The United States District Court for the Central District of California, applying California law, has held that antitrust exclusions in two D&O policies did not bar coverage for a class action against an insured sports equipment manufacturer asserting violations of consumer protection laws. James River Ins. Co. v. Rawlings Sporting Goods Co., 2021 WL 346418 (C.D. Cal. Jan. 25, 2021).

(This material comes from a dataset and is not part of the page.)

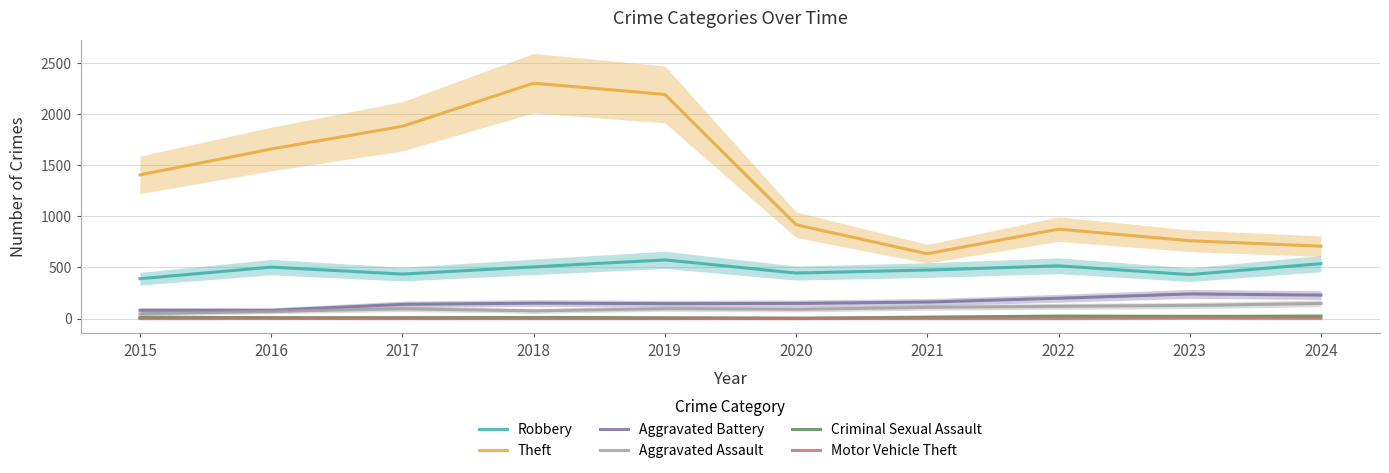

What value does the Motor Vehicle Theft series have at 2016?

4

The insured sports equipment manufacturer produces baseball equipment. A group of baseball bat buyers filed a class action against the manufacturer, alleging that it misrepresented the weight of its baseball bats in violation of several consumer protection laws, including California’s Unfair Competition Law, False Advertising Law, and Consumer Legal Remedies Act. The manufacturer tendered the suit to its D&O insurer, which denied coverage under policies issued to the manufacturer and its parent company. The manufacturer’s CGL insurer subsequently filed a declaratory judgment action seeking a determination that its policy did not cover the class action and asserting counterclaims against the D&O insurer for allegedly breaching its duties to defend and indemnify under the D&O policies. The manufacturer and the D&O insurer both filed motions for summary judgment based on the application of an exclusion for claims alleging “any violation of any law” with respect to “anti-trust, business competition, unfair trade practices or tortious interference.”

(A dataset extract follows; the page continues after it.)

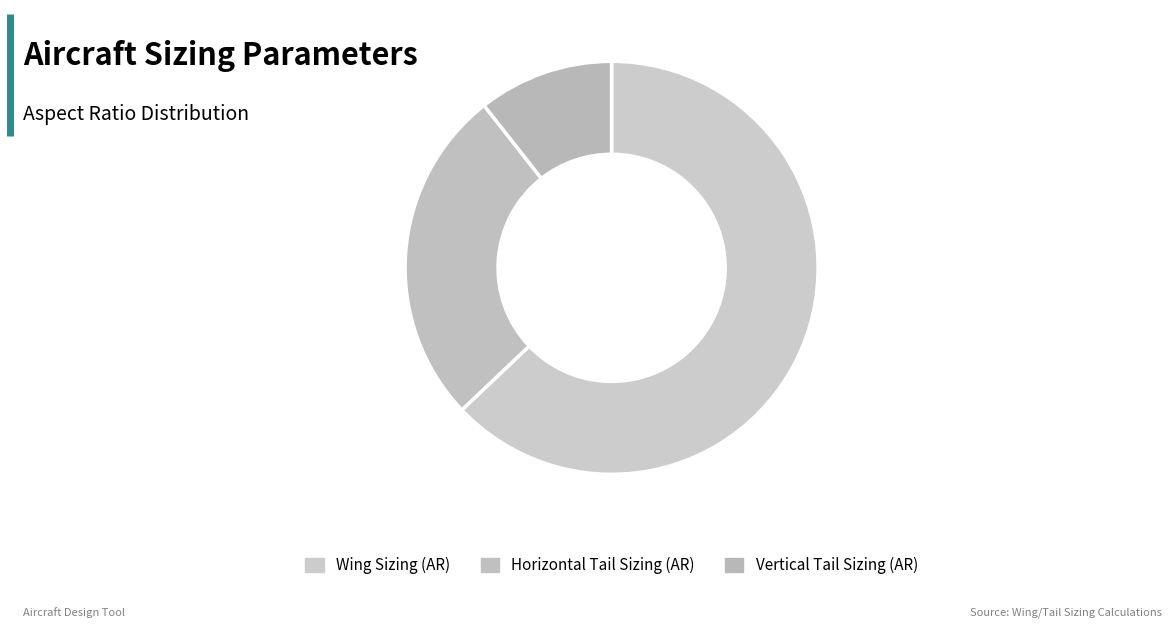

What is the smallest slice in the pie chart?

Vertical Tail Sizing (AR)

The court concluded that the exclusion did not bar coverage and interpreted the phrase “unfair trade practices” to refer to anti-competitive business conduct, but not consumer protection claims. The court reasoned that the antitrust exclusion did not expressly include consumer protection claims or cite consumer protection laws, opining that “[i]t would be strange for [the insurer] to intend to include a consumer-protection component in an exclusion titled ‘Anti-Trust Exclusion’ without mentioning words such as ‘fraud,’ ‘misrepresentation’ or ‘consumer protection.’” In addition, the excluded conduct referred only to “anti-competitive business practices,” but not to “any conduct directed at consumers.” The court also noted that the policy did not specifically eliminate coverage for false advertising or misrepresentation in advertising or labeling. Accordingly, the court granted the insured’s motion for partial summary judgment and denied the D&O insurer’s motion for summary judgment.